Dog Bite Dog – Review June 2, 2009Posted by Cello in Movie Reviews.
After a savage assassin named Pang (Edison Chen) enters illegally into Hong Kong and hits his target, the police respond with equal savagery as they tear into the night to find him once they realize that he is a Cambodian that has been raised to do nothing by fight and kill for his very survival. Meanwhile, Pang has instinctively made his way to Hong Kong’s landfill garbage dumps, which are similar to the ones where he was living in Cambodia. He finds an unnamed man and his daughter Yue (Pei Pei) living at the dumps. After Pang sees the man rape his own daughter, Pang kills him. Afterward, Yue gradually awakens a gentleness in Pang.
Most asian cinema I’ve sampled lately has been either completely terrible or totally beyond me. Dog Bite Dog was a film I really needed to see, because I had seen a string of lackluster films beforehand.
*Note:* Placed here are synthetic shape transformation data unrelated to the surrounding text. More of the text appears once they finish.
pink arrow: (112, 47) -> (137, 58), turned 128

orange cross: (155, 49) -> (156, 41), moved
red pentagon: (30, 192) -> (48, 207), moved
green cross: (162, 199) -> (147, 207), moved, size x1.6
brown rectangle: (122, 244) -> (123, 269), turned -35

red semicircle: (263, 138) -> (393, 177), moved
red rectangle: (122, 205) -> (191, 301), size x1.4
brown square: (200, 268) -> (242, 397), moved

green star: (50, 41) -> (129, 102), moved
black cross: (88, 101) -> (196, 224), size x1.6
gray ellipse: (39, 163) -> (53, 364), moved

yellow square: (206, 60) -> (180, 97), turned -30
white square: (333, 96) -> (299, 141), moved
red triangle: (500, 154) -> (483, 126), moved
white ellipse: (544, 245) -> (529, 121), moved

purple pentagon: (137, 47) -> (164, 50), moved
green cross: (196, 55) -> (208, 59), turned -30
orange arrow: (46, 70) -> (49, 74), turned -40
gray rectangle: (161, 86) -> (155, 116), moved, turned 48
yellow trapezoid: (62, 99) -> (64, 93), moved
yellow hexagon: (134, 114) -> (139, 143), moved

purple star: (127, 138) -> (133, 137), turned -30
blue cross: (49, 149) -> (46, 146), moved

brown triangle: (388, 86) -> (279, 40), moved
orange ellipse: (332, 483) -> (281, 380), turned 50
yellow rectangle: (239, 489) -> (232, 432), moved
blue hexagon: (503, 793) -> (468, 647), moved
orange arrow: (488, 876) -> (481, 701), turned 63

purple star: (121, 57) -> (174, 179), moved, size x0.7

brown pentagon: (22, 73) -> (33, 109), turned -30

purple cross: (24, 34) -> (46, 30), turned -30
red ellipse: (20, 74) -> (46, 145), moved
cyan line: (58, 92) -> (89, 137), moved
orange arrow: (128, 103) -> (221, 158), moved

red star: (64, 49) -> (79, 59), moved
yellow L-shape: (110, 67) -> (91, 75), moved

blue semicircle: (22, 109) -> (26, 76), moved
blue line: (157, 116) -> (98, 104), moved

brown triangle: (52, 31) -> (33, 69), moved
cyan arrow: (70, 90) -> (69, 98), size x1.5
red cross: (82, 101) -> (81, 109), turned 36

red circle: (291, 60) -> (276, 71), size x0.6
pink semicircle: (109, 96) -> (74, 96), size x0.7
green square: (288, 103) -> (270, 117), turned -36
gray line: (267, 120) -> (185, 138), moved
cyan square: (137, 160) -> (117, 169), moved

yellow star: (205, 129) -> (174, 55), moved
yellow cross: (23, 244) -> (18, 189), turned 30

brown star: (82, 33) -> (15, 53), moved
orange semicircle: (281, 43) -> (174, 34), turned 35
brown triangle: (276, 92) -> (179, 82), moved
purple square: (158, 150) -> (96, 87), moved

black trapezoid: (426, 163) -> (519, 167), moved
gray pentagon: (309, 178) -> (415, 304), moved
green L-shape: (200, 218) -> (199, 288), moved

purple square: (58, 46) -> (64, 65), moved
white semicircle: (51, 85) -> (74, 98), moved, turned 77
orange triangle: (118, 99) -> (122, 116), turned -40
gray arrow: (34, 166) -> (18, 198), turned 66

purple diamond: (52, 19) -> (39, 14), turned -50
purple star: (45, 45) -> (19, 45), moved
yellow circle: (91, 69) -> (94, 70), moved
This Film is rugged and bloody even by Hong Kong standards. Yet before you are entirely repulsed by both sides, they would show flashes of humanity that make you feel increasingly confused in choosing whom to root for. This film is like that Jet Li film, Unleashed, but darker, more nihilistic, less kungfu, more harrowing, more emotionally exhausting, no ridiculous sentimental crap, no clear line between good guys and bad guys, watching it will make you feel nearly as rotten as watching Requiem For A Dream, and at the same time be so emotionally numb by then from witnessing all the gore and violence.
Made of equal parts cruelty, crime and passion, Dog Bite Dog benefits not merely from an apt title, but also from a flexible direction, superb cinematography and respectable performances from most involved. The rest of the film, admittedly, has a hard time keeping up such aesthetic energy so closely attuned to the funneled physical and mental experience of a single character.
Soundtrack is smartly constructed, occasionally making powerful use of silence as counterpoint to the violent, cacophonous chaos that dominates the action. The movie starts off with some very provoking macro shots and vivid sound effects; it wasn’t long before I realized that Dog Bite Dog was a film that took itself very seriously from an artistic point of view as well. Just a forewarning, be prepared for some slightly brutal violence and chilling sequences–probably not for a viewer that isn’t prepared to wince or feel the occasional tightening of their stomach. All in all, Dog Bite Dog is a terrific film.